In March 2014, he was asked by The Earth Hour VN to write the main theme "Nhiều Hơn Nhiều Hơn Thế" (More And More Than That) for that year campaign. Also in the big event, his song Everybody Has A Choice is the music in a flashmob gathering thousands of young people, white and blue collars workers around Vietnam.
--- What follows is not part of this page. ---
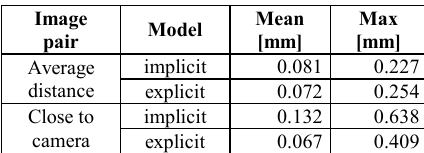
Table 7. 3D error of 3D points calculated from two image pairs.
In 2015, he wrote "Vì 1 Thế Giới Không Thịt Chó" (For A World Of No Dog Meat) to support the dogs saving campaign in the world.

==Acting career==
In 2010 he starred as Bob Cratchit in "A Christmas Carol – A New Musical" with Music by Steve Parsons and Book & Lyrics by John Popa. A fully staged musical version of Charles Dickens' classic tale directed by Brian Riedlinger.
This is a fan cam part of the musicals
In 2013, Hà Okio worked with Michael Parks Masterson, a famous US Broadway artist, on a broadway musical project in Vietnam. He played in Guys and Dolls the musical.

==Original Sound Tracks==
- 2009 "Tiếc", "Tung Bay" with The Little Wings in The Clash (Johnny Tri Nguyen, Ngo Thanh Van)
- 2007 "Romeo & Juliet Tân Thời (A Time 4 Us)" in The Hot Kiss (Johnny Tri Nguyen, Thanh Hang, Thanh Loc, Hoai Linh)
- 2008 "Công Dân @ (Ngày Qua Ngày)" in Passport To Love (Binh Minh, Kathy Uyen)
- 2009 "Ta Là Ta" in The Super Smurfy Models (Yen Trang, Vy Oanh)
- 2010 "Phố" in Lucky Family (Hong Đao, Quang Minh, Don Nguyen)
- 2011 "Như Là Mơ" in "Long Ruồi" (Thái Hoà, Tinna Tình)
- 2011 "Nếu Như" in "Long Ruồi" (Thái Hòa, Tinna Tình)
- 2011 "Thì Đó" in "Mưa đầu mùa" (Tú Vy)
- 2013 "Người Anh Em" in "Tèo Em" (Thái Hoà)
- 2014 "SG Cafe Sữa Đá" in "Bếp Hát"

==Charity activities==
Ha has worked for Living Values VietNam, a non-governmental organization of Association for Living Values Education International (ALIVE).